--- START ---

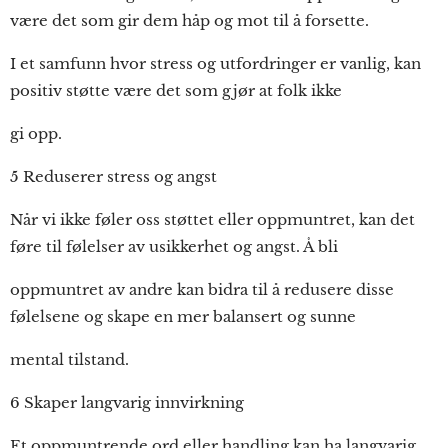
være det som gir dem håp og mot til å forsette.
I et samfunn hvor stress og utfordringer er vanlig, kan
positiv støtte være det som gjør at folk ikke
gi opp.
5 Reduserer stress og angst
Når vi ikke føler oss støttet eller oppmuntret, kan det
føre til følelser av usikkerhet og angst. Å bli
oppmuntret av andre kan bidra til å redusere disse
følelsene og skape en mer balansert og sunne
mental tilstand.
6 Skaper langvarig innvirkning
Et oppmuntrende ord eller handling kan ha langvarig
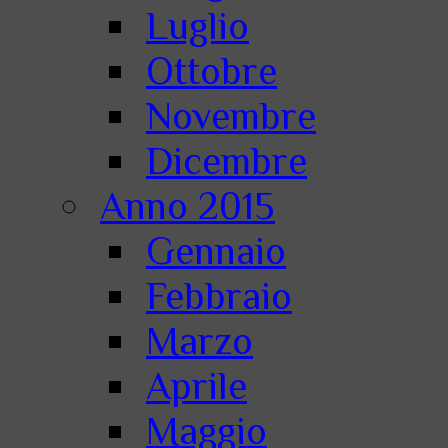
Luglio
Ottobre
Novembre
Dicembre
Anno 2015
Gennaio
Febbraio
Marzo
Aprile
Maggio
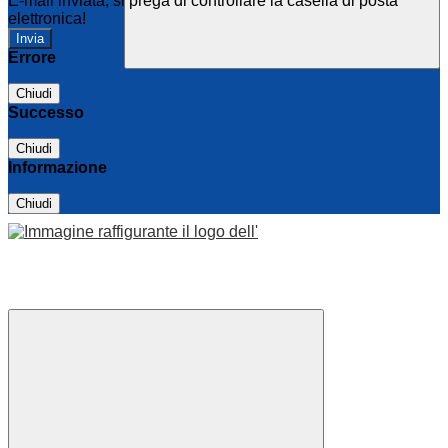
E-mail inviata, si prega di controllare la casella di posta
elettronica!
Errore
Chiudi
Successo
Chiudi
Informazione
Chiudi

--- END ---

Request ▸
Copy out the lines of the data where the word "stress" can be found.

Exercise solution ▸
I et samfunn hvor stress og utfordringer er vanlig, kan
5 Reduserer stress og angst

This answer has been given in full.